In a speech at the 2015 synod, marking the 50th anniversary of synod meetings, Francis called for a church where everyone -- from the pope on down -- listens to one another and works together to discern God's will.
Quoting from Evangelii Gaudium, the pope said there was a "need to proceed with a healthy decentralization" of church structures.
Coleridge expressed hope that the coming exhortation might expand on the pope's understanding of collegiality and synodality, notably, "what the pope meant ... when he spoke of 'a healthy decentralization,' leaving some decisions to the bishops or their conferences in these most culturally conditioned of areas."
Italian church historian Massimo Faggioli said one sign to look for on the pope's commitment to decentralization is whether he quotes in his exhortation only from the 2015 synod's final document, or also from the debates held over the weeks of meetings at both years' synods.

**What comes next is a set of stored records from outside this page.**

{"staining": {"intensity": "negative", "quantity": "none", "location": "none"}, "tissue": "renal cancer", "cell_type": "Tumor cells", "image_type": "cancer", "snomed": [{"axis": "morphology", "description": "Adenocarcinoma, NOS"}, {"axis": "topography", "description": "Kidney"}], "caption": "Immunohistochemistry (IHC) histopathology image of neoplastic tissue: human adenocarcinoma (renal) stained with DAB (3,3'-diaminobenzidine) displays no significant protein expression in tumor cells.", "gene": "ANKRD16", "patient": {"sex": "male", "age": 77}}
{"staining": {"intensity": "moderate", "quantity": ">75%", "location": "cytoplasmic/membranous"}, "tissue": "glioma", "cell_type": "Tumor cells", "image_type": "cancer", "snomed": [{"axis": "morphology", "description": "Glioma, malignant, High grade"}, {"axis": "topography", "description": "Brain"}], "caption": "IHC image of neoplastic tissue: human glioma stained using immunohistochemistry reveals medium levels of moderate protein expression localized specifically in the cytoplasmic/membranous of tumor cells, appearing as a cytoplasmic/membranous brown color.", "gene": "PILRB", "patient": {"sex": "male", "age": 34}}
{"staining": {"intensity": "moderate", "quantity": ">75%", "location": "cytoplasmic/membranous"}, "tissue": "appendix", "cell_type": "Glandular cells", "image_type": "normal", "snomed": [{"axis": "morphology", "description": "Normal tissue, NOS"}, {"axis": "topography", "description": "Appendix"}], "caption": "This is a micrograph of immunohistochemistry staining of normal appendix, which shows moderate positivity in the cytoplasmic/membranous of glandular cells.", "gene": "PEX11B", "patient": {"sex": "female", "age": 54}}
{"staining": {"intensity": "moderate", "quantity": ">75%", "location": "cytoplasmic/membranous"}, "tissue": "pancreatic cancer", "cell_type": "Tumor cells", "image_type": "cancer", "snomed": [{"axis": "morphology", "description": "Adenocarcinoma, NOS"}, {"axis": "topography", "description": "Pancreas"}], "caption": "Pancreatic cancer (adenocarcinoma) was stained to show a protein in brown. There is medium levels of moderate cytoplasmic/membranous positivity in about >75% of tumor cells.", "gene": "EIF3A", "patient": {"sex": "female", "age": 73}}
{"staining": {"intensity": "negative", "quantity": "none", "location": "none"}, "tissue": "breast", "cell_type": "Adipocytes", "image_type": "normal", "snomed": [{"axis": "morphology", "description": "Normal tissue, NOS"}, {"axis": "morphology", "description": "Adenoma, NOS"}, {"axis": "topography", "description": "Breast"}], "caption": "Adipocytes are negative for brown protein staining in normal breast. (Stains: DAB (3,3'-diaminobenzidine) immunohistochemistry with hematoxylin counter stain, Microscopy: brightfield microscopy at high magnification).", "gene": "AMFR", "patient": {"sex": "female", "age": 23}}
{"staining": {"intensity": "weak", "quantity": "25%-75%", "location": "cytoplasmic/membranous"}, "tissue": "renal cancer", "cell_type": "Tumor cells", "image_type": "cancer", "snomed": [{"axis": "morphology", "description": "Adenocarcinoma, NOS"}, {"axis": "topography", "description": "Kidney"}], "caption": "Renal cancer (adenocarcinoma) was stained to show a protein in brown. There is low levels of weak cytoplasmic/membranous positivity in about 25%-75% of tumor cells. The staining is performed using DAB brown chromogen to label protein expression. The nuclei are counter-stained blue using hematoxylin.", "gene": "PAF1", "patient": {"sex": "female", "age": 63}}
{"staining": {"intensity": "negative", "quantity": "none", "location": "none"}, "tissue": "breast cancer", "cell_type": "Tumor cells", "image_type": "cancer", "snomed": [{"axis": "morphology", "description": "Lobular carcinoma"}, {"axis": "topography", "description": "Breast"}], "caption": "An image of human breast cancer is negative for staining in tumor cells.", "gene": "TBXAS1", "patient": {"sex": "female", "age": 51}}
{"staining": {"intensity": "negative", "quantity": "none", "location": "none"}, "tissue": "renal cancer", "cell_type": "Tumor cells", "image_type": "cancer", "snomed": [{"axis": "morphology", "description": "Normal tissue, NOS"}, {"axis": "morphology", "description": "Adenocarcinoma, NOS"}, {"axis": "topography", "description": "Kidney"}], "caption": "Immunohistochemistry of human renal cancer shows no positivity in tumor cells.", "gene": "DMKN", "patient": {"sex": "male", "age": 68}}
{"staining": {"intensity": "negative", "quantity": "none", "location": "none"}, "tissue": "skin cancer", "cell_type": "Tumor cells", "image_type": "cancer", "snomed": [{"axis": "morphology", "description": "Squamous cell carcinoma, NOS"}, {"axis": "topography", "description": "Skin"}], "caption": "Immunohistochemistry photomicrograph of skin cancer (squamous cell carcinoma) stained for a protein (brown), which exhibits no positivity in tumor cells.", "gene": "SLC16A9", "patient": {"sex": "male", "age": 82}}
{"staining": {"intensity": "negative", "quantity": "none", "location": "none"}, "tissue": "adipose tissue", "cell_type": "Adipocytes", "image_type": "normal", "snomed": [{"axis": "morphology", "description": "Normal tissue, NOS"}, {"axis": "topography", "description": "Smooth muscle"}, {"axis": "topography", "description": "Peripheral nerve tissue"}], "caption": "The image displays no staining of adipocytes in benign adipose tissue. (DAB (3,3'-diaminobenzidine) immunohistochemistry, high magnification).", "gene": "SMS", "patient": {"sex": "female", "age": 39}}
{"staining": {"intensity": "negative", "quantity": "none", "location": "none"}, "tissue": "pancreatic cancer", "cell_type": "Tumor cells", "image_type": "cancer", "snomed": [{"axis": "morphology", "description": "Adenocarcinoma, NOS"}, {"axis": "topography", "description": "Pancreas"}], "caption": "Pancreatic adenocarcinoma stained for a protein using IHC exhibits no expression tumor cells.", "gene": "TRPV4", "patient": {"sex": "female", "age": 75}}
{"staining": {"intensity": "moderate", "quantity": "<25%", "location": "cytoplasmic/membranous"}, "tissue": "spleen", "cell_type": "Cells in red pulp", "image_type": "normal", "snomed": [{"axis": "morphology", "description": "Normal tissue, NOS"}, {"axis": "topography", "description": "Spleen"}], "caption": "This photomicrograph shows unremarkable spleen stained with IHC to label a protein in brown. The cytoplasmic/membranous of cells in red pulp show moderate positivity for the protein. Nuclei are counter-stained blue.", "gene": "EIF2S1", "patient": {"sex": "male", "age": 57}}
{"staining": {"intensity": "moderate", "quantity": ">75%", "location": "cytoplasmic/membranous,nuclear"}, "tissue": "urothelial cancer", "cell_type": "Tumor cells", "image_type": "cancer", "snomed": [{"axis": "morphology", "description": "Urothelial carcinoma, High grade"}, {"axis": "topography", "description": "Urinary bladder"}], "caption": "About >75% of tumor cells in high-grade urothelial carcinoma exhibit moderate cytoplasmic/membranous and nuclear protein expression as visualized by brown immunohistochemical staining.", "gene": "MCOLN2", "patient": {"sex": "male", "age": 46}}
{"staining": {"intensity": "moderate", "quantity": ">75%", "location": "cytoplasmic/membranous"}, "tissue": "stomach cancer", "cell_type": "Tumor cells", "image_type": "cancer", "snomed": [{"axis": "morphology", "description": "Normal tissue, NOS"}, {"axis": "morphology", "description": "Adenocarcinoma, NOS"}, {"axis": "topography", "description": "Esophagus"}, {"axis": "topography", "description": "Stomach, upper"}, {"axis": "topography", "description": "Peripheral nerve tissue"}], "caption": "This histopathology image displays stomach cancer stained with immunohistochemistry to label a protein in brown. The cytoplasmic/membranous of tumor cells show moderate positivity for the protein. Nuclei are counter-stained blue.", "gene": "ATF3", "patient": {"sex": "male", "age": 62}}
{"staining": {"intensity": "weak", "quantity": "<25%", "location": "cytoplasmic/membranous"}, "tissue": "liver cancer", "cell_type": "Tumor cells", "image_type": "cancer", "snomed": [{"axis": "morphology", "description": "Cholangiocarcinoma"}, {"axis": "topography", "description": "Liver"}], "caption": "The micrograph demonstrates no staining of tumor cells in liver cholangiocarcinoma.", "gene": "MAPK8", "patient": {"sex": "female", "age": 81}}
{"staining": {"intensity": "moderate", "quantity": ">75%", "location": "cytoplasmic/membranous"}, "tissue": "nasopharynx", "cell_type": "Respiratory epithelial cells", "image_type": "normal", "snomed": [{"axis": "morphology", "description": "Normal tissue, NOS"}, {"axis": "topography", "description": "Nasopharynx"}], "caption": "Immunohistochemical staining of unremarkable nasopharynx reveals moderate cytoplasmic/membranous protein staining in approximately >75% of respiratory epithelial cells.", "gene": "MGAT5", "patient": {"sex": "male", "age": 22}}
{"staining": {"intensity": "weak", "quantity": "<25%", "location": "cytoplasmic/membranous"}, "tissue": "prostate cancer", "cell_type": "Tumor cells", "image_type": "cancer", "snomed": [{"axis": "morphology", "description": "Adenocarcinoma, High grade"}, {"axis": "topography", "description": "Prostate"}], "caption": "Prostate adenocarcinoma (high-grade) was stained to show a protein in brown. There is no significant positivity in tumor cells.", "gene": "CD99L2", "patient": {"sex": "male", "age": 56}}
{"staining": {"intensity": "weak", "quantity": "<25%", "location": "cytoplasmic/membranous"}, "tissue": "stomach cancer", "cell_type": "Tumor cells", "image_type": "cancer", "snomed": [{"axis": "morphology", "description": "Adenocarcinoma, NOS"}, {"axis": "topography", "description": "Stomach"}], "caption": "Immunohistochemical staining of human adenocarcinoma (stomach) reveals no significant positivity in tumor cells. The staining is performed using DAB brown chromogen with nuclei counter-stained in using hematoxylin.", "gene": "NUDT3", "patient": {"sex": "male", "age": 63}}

"If Francis considers and quotes also the debates, then it is important because the synodal process is taken seriously," said Faggioli, associate professor at the University of St. Thomas in St. Paul, Minn.
Gaillardetz also expressed hope that Francis' exhortation would address lesbian, gay, bisexual and transgender people positively.
The theologian mentioned that the report from the 2015 synod was not as open toward gay people as an interim report published from the 2014 synod, which had a section titled "Welcoming Homosexual Persons."
"I hope the pope will recover the gains we saw in the  synod and affirm the graced character of many committed, stable same-sex relationships," he said.
Overall, Gaillardetz said, he hopes the pope will "follow his pastoral instincts, which generally lead him to meet people where they are."
"Modern Catholic teaching has had far too much said on marriage and family that traffics in highly romanticized language often tragically far removed from ordinary human existence," Gaillardetz said.
During a press conference on the papal flight back to Rome after his visit to Mexico in February, Francis said he hoped to have the exhortation published before Easter, March 27.